И вдруг классный начинал чихать. Он был маленький, а чихал громогласно, перекатами, затяжными залпами, со свистом и с воздушными волнами. Его чихание отдавалось в низких сводах бомбоубежища, как грохот зенитки. И нам становилось смешно, и странная, настороженная тишина исчезала. Я думал: «Ну и чудак, наш классный, это он нарочно, он знает, что мы дурачки — нам покажи палец, и мы рассмеемся. А тут такой чих». Только потом я понял, что просто классный не переносил сырости. У него была мгновенная реакция на сырость: он чихал.

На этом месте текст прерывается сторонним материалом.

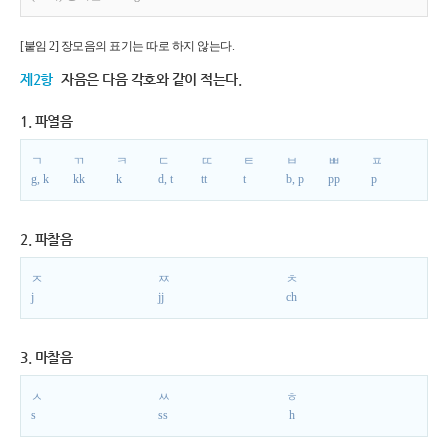
[붙임 2] 장모음의 표기는 따로 하지 않는다.
제2항
자음은 다음 각호와 같이 적는다.
1. 파열음
ㄱ
ㄲ
ㅋ
ㄷ
ㄸ
ㅌ
ㅂ
ㅃ
ㅍ
g, k
kk
k
d, t
tt
t
b, p
pp
p
2. 파찰음
ㅈ
ㅉ
ㅊ
j
jj
ch
3. 마찰음
ㅅ
ㅆ
ㅎ
s
ss
h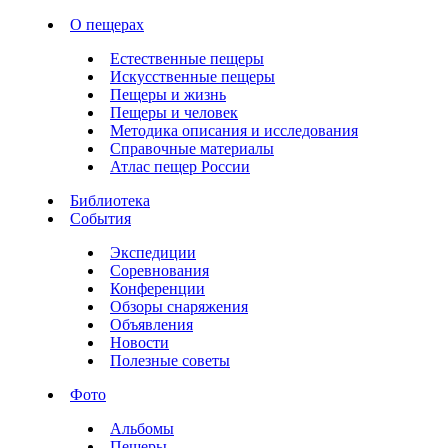
О пещерах
Естественные пещеры
Искусственные пещеры
Пещеры и жизнь
Пещеры и человек
Методика описания и исследования
Справочные материалы
Атлас пещер России
Библиотека
События
Экспедиции
Соревнования
Конференции
Обзоры снаряжения
Объявления
Новости
Полезные советы
Фото
Альбомы
Пещеры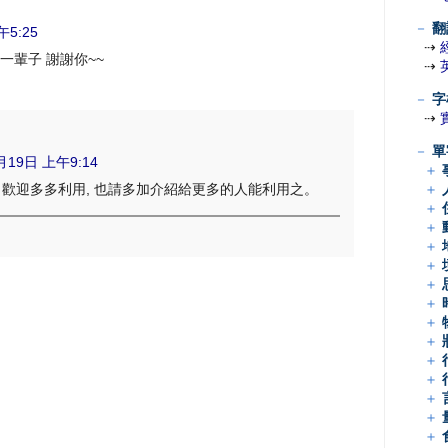
－
翻
午5:25
⇢
一輩子 謝謝你~~
⇢
－
字
⇢
－
單
月19日 上午9:14
＋
 歡迎多多利用, 也請多加介紹給更多的人能利用之。
＋
＋
＋
＋
＋
＋
＋
＋
＋
＋
＋
＋
＋
＋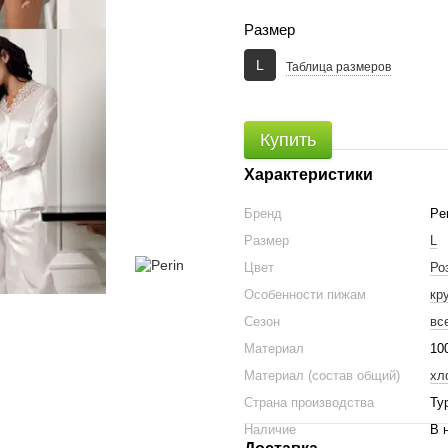
Размер
L
Таблица размеров
Купить
Характеристики
Бренд
Per
Размер
L
Цвет
Ро
Особенности пижам
кр
Сезон
вс
Материал
10
Материал (состав общий)
хл
Страна производства
Ту
Наличие
В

Потом, когда он успокаивался, он севшим после чихания голосом рассказывал нам исторические анекдоты. Он был историк и знал массу всяких случаев: о том, как Наполеон сказал в Египте перед боем: «Ослов и ученых на середину!», — о встрече Гейне и Гёте, о всяких других деятелях, и рассказывал он про них так, будто сам был там и все видел своими глазами. Привирал он, видно, здорово, но от этого его рассказы становились только интересней.